To start off, without giving away too much of what we're doing (this is a collaborative project and I don't know how comfortable the co-authors are with certain information that pertains to the design of the study / nature of the data), let's assume I can't get rid of the TMS artifact using any number of methods that I've tried (ICA, adaptive curve fitting, etc.) owing to the idiosyncrasies of this dataset.

Now, to the problem I talked about, and specifically, to the question of whether to use a hanning tapered (ht) or a multi tapered (mt) FFT.

I wrote a short script that is supposed to compare the raw power estimates of the two methods (I hope that's what it does). I'm sharing this script here.

In order to make the twp comparable, I had to rms-normalize the power within each taper I retained (everything with lambda > .99) to the power within the hanning window. I'm assuming that's a kosher thing to do.

I basically took one segment of our data (one channel from one subject), and applied ht and mt FFT analysis on three different time-windows (1,2,3 cycles).

I tried this for different frequencies ranges (one has to adapt the frequency smoothing coefficient depending on frequency range, lower number for higher freqs).

SOURCE EXCERPT:
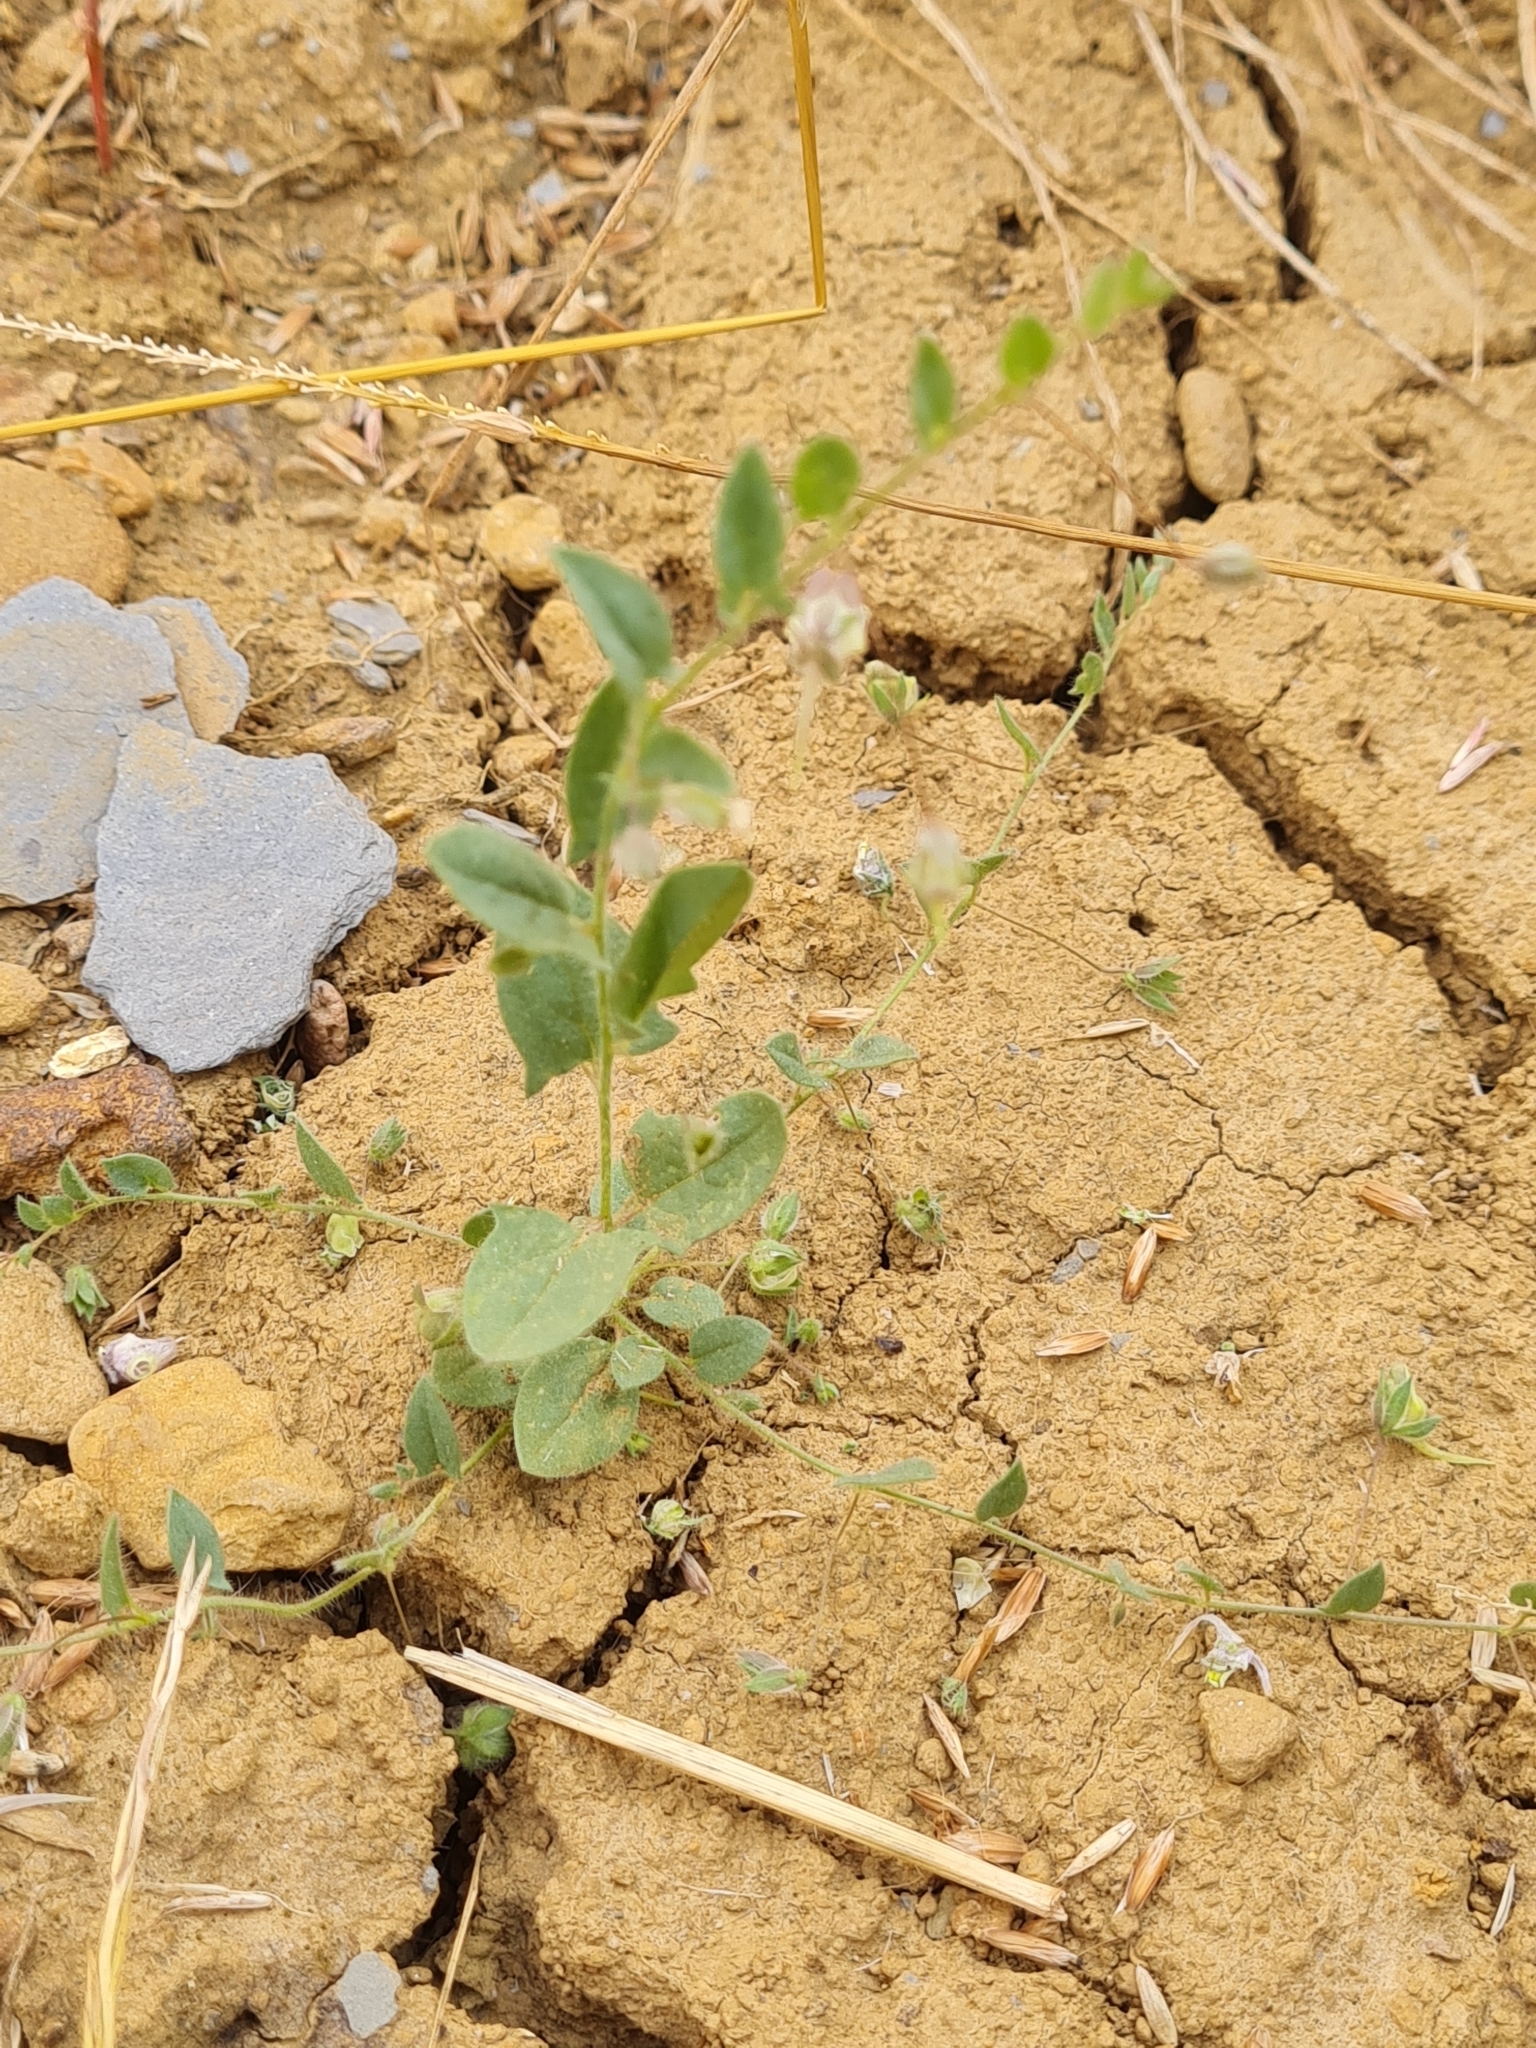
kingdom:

EXERCISE REQUIREMENTS:
1. Revise the forum post, starting with "I basically took" and going on through "for higher freqs).", so that "excerpt" takes the place of "segment".
2. In the forum post, how many time windows were the hanning tapered and multi tapered FFT analyses applied to, and what were their lengths?
The material has no connection to the forum post on FFT tapering.

RESULTS OF THE TASKS:
1.
I basically took one excerpt of our data (one channel from one subject), and applied ht and mt FFT analysis on three different time-windows (1,2,3 cycles).

I tried this for different frequencies ranges (one has to adapt the frequency smoothing coefficient depending on frequency range, lower number for higher freqs).

2. Three time windows, of 1, 2 and 3 cycles.